De même, nos sources rapportent que le président de la CDS, Blaise Sangaré, si ce n’est déjà fait, envisage de prendre ses distances du Front. C’est dire, que le FDR est en train de se vider de sa substance prenant ainsi un coup sacré à la grande déception des Maliens qui avaient pourtant cru en lui, pensant qu’il serait un véritable contre-pouvoir.

Force est de constater qu’il brille de plus en plus par son silence radio que par des débats d’idées ou des propositions concrètes de solutions aux problèmes qui minent la nation. Depuis un certain temps, il a pris l’habitude de se fendre de communiqués laconiques pour exprimer ses préoccupations sur la vie chère, la crise au nord, l’école…


Impasse

C’est connu : le rôle de l’opposition n’est pas d’amener le gouvernement à accepter forcément ce qu’elle dit, mais de faire des critiques objectives à son encontre et des propositions concrètes. Aujourd’hui, les Maliens sont nostalgiques de vrais débats démocratiques des années 1990 où l’opposition a marqué son temps et son combat politique par la qualité des hommes et des femmes qui l’animaient.

A cette constatation, il paraît dès lors évident que la pire des choses serait d’en rester à la signature d’un pacte et au changement à la tête de la présidence du Front avec des recettes classiques. Cet immobilisme n’aurait d’autre effet que de décevoir les citoyens et de les jeter dans les bras des nationalistes. Il est évident que la chimère de réécrire un projet nouveau, simple, lisible et ambitieux n’a aucune chance de passer auprès du régime mais il semble bien qu’on est dans l’impasse.

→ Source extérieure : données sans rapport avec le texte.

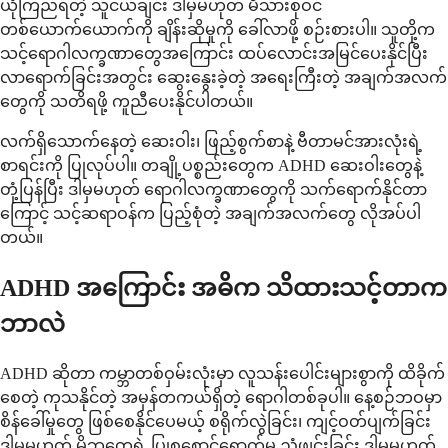
ယုံကြည်ရတဲ့ သူငယ်ချင်း ဒါမှမဟုတ် မိသားစုဝင်
တစ်ယောက်ယောက်ကို ချိန်းဆိုမှုကို ခေါ်လာဖို့ စဉ်းစားပါ။ သူတို့က
သင့်ရောဂါလက္ခဏာတွေအကြောင်း ထပ်လောင်းအမြင်ပေးနိုင်ပြီး
လာရောက်ခြင်းအတွင်း ဆွေးနွေးခဲ့တဲ့ အရေးကြီးတဲ့ အချက်အလက်
တွေကို သတိရဖို့ ကူညီပေးနိုင်ပါတယ်။
လက်ရှိသောက်နေတဲ့ ဆေးဝါး၊ ဖြည့်စွက်စာနဲ့ ဗီတာမင်အားလုံးရဲ့
စာရင်းကို ပြုလုပ်ပါ။ တချို့ပစ္စည်းတွေက ADHD ဆေးဝါးတွေနဲ့
တုံ့ပြန်ပြီး ဒါမှမဟုတ် ရောဂါလက္ခဏာတွေကို သက်ရောက်နိုင်တာ
ကြောင့် သင့်ဆရာဝန်က ပြည့်စုံတဲ့ အချက်အလက်တွေ လိုအပ်ပါ
တယ်။
ADHD အကြောင်း အဓိက သိထားသင့်တာက
ဘာလဲ
ADHD ဆိုတာ ကမ္ဘာတစ်ဝှမ်းလုံးမှာ လူသန်းပေါင်းများစွာကို ထိခိုက်
စေတဲ့ ကုသနိုင်တဲ့ အမှန်တကယ်ရှိတဲ့ ရောဂါတစ်ခုပါ။ နေ့စဉ်ဘဝမှာ
စိန်ခေါ်မှုတွေ ဖြစ်စေနိုင်ပေမယ့် စရိုက်လွဲခြင်း၊ ကျင့်ဝတ်ပျက်ခြင်း
ဒါမှမဟုတ် မိဘတွေရဲ့ ပြုစုစောင့်ရှောက်မှု ညံ့ဖျင်းခြင်း ဒါမှမဟုတ်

Les Maliens ne trouvent plus leur compte dans le FDR. Alors quelles pistes pour l’avenir et qu’en est-il de l’idée d’avancer à différentes vitesses ? Pour le respect de la démocratie, il appartient au FDR de rester fidèle à ses idéaux fondateurs.

Les militants de l’ADJ qui ont fait preuve d’activisme à la naissance du mouvement sont également en perte de vitesse. Il n’y a pas grand-chose non plus à retenir des 6 mois d’IBK à la tête du Front de même que celui de Tiébilé Dramé qui avait néanmoins été conçue pour donner une certaine vitalité au regroupement.

Qu’attendre du successeur de M. Dramé, Me Mamadou Gakou, qui est un homme décisif sur le plan individuel mais qui ne représente politiquement pas grand-chose puisque sa formation (la COPP) n’est qu’une coquille vide. S’il n’est pas soutenu par un ensemble cohérent qu’est-ce qu’il peut donner comme résultat ?

Aujourd’hui, la volonté seule n’est pas suffisante, il faut une étoffe, une certaine synergie pour la réussite du pari. Sinon, le FDR a du mal à s’adapter à la réalité.